Time went by and I was now 20 years old. The work in our factory became less and less. There was a lack of raw materials, and we found ourselves working only three days a week. We were taking home less and less money each week. It was at this period in my life, that I remembered what the fortune-teller had told me. I thought I may as well give it a try. Lots of people were emigrating. It would be nice to give it a try. I would come back if I did not like it. My friend was a bit apprehensive, but I managed to persuade her to come to the Job Centre. We told the lady that we would like to go to America. She asked how old we were, and we told her that we were both 20 years of age. She told us that she was sorry, but you had to be 26 years of age before you could go there. England would take us, she explained. My friend shook her head; I nodded mine. We had to sign for two years. My friend was still protesting. She gave us some forms to fill in , and told us we'd have to have a medical examination and permission from our employers. The doctor gave us a check-up before passing us both fit. Our employer told us that he would not have let us go, only for the fact that his factory had all but reached a standstill. We got our passports and awaited our date of departure. My friend was still very worried, but I was getting very excited at the thought of going abroad. My friend was worried that we would not like it, but I assured her that we would come home in that case, if necessary, working our passage. I think that's what finally put her at ease. We left early one summer's morning. My mother waved us from the bedroom window. First we travelled to a transit camp. There we were counted. Altogether, 500 girls had arrived; all eager and full of hope for the future in a new land.
We were transported to the Hook of Holland to sail for Harwich. I said to my friend to have the bottom bunk and I'd go on top because she'd bound to be seasick and want to get out quickly. That night, a gale sprung up, and it was in doubt whether we'd be able to sail at all. The ship was rocking from side to side and we hadn't even set sail yet! I was the one who was sick. In all my life, I have never been so ill. The ship's rails were packed with girls hanging over it moaning and groaning. I swore never, ever to sail again. Oddly enough, my friend slept through it all, and wasn't ill at all. We were quite a sight to see when we finally arrived. In Dover, we were met by German-speaking wardens and put on a train for Cambridge. We were taken to a transit camp in Nottingham and allowed a week to rest. We needed it. A clean bed, three meals a day and a good night's sleep did wonders for all of us. Each girl received two or three pounds sterling. Feeling better, we ventured into the city. Looking into the shop windows, we were delighted to see all the goods on display. Standing in front of a bakers shop, I pointed to some chelseas and suggested going in to buy some. Rita wasn't sure we had enough money, but I said we'd soon find out. Not saying a word, and holding two fingers in the direction of what I wanted, the woman understood. Not knowing how much the buns were, I handed over £2. She smiled and handed me back £1 with some more change. I was none the wiser how much our buns had cost, but I was happy. Rita said that she wouldn't have known what to do. We washed and groomed ourselves, wrote letters home, and in the evenings, sang folk songs.

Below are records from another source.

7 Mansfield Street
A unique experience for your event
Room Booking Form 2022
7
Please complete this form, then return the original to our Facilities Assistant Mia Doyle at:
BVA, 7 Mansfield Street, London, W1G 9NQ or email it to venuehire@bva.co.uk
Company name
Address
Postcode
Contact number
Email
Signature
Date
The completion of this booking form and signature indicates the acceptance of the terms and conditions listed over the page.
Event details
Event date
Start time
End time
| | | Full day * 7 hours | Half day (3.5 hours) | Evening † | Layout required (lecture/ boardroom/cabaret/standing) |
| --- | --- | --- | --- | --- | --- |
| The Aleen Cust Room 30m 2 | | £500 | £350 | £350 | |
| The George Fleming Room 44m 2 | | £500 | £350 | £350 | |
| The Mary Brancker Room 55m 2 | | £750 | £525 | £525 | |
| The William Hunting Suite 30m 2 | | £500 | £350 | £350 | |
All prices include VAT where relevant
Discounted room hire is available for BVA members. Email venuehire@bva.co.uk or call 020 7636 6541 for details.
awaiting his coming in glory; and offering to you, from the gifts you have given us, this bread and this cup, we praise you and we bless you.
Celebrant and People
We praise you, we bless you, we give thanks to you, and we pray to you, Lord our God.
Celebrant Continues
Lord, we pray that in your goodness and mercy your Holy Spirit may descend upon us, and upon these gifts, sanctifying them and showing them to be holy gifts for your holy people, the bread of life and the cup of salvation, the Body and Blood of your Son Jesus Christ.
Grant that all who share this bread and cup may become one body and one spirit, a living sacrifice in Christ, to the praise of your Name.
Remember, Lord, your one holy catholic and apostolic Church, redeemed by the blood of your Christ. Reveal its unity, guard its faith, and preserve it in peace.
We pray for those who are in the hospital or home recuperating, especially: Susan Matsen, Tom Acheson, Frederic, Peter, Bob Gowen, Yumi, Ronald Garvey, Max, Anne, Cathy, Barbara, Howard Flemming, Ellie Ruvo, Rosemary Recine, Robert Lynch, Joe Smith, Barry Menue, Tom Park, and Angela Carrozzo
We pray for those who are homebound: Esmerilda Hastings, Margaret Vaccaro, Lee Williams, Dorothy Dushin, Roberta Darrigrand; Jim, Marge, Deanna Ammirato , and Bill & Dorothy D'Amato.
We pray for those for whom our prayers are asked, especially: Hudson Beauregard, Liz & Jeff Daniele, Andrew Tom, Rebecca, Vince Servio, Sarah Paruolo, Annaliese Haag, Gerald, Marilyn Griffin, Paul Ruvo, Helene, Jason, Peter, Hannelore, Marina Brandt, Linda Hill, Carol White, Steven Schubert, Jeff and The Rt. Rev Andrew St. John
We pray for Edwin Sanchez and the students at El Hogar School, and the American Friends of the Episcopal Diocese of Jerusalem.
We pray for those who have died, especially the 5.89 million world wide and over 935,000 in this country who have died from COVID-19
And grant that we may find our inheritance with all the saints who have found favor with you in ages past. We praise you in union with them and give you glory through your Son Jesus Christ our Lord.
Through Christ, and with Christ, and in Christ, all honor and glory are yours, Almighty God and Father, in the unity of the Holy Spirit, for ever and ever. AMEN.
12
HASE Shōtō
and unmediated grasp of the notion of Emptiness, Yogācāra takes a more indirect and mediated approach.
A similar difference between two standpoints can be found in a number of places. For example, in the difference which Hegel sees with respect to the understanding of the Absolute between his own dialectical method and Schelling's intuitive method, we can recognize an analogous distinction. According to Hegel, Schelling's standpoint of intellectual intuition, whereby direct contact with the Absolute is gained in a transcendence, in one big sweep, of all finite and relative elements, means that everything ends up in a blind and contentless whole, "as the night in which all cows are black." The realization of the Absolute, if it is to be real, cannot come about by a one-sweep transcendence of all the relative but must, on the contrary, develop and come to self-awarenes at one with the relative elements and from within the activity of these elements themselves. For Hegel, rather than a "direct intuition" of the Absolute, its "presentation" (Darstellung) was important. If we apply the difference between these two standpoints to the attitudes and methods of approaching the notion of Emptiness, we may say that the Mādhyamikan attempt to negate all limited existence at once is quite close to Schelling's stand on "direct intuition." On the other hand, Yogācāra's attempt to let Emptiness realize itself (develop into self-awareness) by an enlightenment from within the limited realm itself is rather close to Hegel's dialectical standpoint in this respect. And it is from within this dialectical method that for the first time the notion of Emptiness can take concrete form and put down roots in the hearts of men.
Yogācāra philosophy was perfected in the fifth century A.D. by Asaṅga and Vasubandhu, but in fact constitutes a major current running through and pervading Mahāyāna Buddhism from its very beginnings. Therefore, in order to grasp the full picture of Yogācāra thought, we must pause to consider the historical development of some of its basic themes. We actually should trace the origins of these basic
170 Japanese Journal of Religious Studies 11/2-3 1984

One morning we were all called to the canteen. It was explained to us that places and names of people would be read out, and that anyone interested should put up their hand. This went on all morning. Those girls placed would then go and pack up. Rita and I sat among the few left who didn't know when to accept a place which had been called out. One place sounded as strange as the other. Thinking back, it would have helped if they had hung up a large map for us to see where we might be going. As it was, we had no idea, so taking pot luck, when the woman said there were two farms close by needing home help, one with three children and one with four, I said to my friend it was time. We wanted to stay close together. She told me she didn't like children, so I said I'd take the farm with four. Our choice was in a place called Wales.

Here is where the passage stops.